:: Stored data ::
_ _ _ _ _

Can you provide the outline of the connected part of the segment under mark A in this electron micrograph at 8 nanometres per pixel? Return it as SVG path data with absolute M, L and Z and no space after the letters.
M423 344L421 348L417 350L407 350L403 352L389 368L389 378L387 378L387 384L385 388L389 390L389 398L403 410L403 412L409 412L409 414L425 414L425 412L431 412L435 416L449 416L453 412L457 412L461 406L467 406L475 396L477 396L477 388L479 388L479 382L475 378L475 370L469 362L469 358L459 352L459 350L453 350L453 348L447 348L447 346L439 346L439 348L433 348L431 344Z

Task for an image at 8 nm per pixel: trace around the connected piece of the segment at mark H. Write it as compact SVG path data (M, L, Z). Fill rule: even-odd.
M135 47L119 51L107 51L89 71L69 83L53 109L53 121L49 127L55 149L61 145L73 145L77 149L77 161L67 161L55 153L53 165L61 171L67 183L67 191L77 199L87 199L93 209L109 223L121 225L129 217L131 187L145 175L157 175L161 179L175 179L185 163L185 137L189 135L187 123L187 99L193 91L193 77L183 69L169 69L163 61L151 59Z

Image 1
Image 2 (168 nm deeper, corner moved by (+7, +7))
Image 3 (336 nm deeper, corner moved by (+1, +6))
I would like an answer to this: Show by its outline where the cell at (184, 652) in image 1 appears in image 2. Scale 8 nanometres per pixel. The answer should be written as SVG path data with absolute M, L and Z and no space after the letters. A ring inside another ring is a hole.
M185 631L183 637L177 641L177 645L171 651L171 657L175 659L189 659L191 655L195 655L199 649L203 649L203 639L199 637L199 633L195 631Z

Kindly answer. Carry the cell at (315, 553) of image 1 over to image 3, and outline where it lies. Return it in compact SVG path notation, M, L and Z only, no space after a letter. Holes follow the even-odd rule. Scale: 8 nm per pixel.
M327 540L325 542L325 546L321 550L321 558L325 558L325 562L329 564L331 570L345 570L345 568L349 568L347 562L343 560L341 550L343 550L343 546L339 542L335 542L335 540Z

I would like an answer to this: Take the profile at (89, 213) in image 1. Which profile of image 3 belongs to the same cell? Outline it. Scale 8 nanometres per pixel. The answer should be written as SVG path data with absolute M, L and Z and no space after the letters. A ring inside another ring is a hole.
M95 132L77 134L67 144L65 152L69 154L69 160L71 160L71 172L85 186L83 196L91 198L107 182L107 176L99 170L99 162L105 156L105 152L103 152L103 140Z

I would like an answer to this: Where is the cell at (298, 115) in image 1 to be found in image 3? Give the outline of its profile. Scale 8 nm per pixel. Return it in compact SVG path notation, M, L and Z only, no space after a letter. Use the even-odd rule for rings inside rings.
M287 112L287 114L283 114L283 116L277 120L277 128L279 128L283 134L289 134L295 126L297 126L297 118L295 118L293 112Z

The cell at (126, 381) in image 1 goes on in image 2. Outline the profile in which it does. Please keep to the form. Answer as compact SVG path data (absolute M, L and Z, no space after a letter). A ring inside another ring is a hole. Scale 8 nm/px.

_ _ _ _ _

Give the data again, exactly as written.

Can you provide the outline of the connected part of the segment under mark A in this electron micrograph at 8 nanometres per pixel? Return it as SVG path data with absolute M, L and Z and no space after the letters.
M423 344L421 348L417 350L407 350L403 352L389 368L389 378L387 378L387 384L385 388L389 390L389 398L403 410L403 412L409 412L409 414L425 414L425 412L431 412L435 416L449 416L453 412L457 412L461 406L467 406L475 396L477 396L477 388L479 388L479 382L475 378L475 370L469 362L469 358L459 352L459 350L453 350L453 348L447 348L447 346L439 346L439 348L433 348L431 344Z

Task for an image at 8 nm per pixel: trace around the connected piece of the segment at mark H. Write it as compact SVG path data (M, L, Z). Fill rule: even-odd.
M135 47L119 51L107 51L89 71L69 83L53 109L53 121L49 127L55 149L61 145L73 145L77 149L77 161L67 161L55 153L53 165L61 171L67 183L67 191L77 199L87 199L93 209L109 223L121 225L129 217L131 187L145 175L157 175L161 179L175 179L185 163L185 137L189 135L187 123L187 99L193 91L193 77L183 69L169 69L163 61L151 59Z

Image 1
Image 2 (168 nm deeper, corner moved by (+7, +7))
Image 3 (336 nm deeper, corner moved by (+1, +6))
I would like an answer to this: Show by its outline where the cell at (184, 652) in image 1 appears in image 2. Scale 8 nanometres per pixel. The answer should be written as SVG path data with absolute M, L and Z and no space after the letters. A ring inside another ring is a hole.
M185 631L183 637L177 641L177 645L171 651L171 657L175 659L189 659L191 655L195 655L199 649L203 649L203 639L199 637L199 633L195 631Z

Kindly answer. Carry the cell at (315, 553) of image 1 over to image 3, and outline where it lies. Return it in compact SVG path notation, M, L and Z only, no space after a letter. Holes follow the even-odd rule. Scale: 8 nm per pixel.
M327 540L325 542L325 546L321 550L321 558L325 558L325 562L329 564L331 570L345 570L345 568L349 568L347 562L343 560L341 550L343 550L343 546L339 542L335 542L335 540Z

I would like an answer to this: Take the profile at (89, 213) in image 1. Which profile of image 3 belongs to the same cell? Outline it. Scale 8 nanometres per pixel. The answer should be written as SVG path data with absolute M, L and Z and no space after the letters. A ring inside another ring is a hole.
M95 132L77 134L67 144L65 152L69 154L69 160L71 160L71 172L85 186L83 196L91 198L107 182L107 176L99 170L99 162L105 156L105 152L103 152L103 140Z

I would like an answer to this: Where is the cell at (298, 115) in image 1 to be found in image 3? Give the outline of its profile. Scale 8 nm per pixel. Return it in compact SVG path notation, M, L and Z only, no space after a letter. Use the even-odd rule for rings inside rings.
M287 112L287 114L283 114L283 116L277 120L277 128L279 128L283 134L289 134L295 126L297 126L297 118L295 118L293 112Z

The cell at (126, 381) in image 1 goes on in image 2. Outline the profile in which it does. Please keep to the form. Answer as compact SVG path data (absolute M, L and Z, no space after a letter). A ring inside another ring is a hole. Scale 8 nm/px.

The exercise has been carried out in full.